Tim Henman has told BBC Sport that his gut feeling is that Greg Rusedski is "clean", despite his Davis Cup team-mate's positive drugs test.
By Jonathan Overend
BBC tennis reporter
"I take my hat off to him the way he's come down here and has played some really good tennis," said Henman.
"My gut feeling is that he wouldn't do something like that so that's why it [the nandrolone mystery] puts a lot of uncertainty into players' minds."
Rusedski, meanwhile, reiterated that he "knows" he is innocent.
Rusedski was in an upbeat mood after a session with Thai number one Paradorn Srichaphan, and said: "I've had wonderful support.
"The fans were right behind me in Sydney.

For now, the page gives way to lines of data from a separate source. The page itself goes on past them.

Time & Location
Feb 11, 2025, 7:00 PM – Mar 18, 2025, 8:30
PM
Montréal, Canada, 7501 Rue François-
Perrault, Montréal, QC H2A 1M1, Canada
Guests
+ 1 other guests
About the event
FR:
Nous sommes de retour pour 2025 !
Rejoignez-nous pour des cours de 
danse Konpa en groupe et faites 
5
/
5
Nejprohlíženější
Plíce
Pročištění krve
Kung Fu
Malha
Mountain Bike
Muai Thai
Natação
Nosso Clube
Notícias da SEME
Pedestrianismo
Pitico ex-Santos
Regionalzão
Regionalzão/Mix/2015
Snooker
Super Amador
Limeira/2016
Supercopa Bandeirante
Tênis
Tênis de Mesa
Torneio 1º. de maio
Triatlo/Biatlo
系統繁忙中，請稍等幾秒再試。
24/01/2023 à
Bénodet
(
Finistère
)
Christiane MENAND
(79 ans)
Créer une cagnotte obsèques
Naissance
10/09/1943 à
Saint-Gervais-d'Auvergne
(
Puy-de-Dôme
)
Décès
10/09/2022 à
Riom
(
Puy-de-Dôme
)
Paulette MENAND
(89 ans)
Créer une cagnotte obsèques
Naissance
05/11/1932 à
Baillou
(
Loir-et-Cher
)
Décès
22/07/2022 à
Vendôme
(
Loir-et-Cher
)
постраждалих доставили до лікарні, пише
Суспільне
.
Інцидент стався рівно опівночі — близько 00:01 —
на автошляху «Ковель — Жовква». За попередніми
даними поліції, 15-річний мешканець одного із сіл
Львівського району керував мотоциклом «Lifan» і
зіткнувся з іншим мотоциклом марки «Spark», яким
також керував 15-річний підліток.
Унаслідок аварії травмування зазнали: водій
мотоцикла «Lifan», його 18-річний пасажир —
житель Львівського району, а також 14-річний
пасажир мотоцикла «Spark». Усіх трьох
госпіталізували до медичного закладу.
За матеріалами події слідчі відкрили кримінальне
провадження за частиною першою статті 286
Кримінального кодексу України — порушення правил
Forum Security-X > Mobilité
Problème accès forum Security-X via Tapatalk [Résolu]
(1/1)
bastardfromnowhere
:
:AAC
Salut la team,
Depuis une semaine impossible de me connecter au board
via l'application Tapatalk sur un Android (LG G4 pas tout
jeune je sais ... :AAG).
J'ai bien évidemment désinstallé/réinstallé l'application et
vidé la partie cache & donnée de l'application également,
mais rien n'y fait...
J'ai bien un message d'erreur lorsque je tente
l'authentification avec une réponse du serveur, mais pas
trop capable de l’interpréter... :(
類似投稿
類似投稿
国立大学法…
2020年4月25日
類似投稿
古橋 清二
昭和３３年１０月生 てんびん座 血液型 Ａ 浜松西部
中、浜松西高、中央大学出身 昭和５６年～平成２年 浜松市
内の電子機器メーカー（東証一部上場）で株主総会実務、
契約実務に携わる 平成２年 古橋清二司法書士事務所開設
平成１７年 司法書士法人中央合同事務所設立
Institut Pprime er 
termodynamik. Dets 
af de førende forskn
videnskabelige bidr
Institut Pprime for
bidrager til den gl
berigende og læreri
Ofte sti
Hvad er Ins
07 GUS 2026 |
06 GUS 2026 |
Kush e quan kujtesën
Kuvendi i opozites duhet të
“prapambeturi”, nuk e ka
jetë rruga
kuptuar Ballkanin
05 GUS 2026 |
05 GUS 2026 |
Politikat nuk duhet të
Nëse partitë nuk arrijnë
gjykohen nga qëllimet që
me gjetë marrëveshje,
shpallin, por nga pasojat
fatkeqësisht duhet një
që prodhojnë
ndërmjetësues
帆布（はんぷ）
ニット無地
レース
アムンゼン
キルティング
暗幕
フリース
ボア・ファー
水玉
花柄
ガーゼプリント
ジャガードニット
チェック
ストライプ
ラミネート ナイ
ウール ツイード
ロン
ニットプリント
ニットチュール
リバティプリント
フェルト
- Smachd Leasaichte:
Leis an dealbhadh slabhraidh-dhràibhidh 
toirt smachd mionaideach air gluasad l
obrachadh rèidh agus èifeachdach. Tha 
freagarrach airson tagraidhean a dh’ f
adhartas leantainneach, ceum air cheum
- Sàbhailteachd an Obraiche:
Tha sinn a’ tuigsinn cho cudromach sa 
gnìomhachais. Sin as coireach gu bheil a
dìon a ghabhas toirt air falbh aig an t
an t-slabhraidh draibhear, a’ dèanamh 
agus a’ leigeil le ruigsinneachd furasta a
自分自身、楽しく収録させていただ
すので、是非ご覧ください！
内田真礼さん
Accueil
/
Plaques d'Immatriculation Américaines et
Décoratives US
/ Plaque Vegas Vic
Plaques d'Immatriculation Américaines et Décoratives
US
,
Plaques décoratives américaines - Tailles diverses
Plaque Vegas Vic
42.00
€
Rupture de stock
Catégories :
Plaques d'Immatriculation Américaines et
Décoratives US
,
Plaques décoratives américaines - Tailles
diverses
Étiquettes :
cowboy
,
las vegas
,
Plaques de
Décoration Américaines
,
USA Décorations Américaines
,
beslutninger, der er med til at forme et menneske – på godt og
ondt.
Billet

"I'm not going to hide, this is the situation I'm in and this is what I love to do - play tennis.
"A lot of British fans were wishing me luck saying, 'we're sorry this has happened to you but we're sure everything will be fine'.
"I've had that in the locker room and from the fans so I can't ask for more.
"Deep down I know I am innocent and that's the most important thing in the whole issue."
Rusedski has unluckily drawn Albert Costa, the former French Open champion, in the first round.
If he causes an upset, the British number two could face the dangerous Australian Wayne Arthurs next.
Henman, in a more favourable section of the draw than his compatriot, plays Jean Rene Lisnard of France, a player he beat on their only previous meeting in Adelaide 2000.
When news of Rusedski's failed drugs test first came through, Henman issued a short statement expressing "surprise".
Now he has had a week to digest the news, Henman is urging the public to reserve judgement until the hearing takes place.
His tone was supportive towards his compatriot.
"It puts you in a difficult position because the liability is with the athlete so you do have to be extremely careful and take responsibility. Hopefully it will all be resolved on 9 February."
"If you're going to take something it would be a massive risk because we are tested so frequently."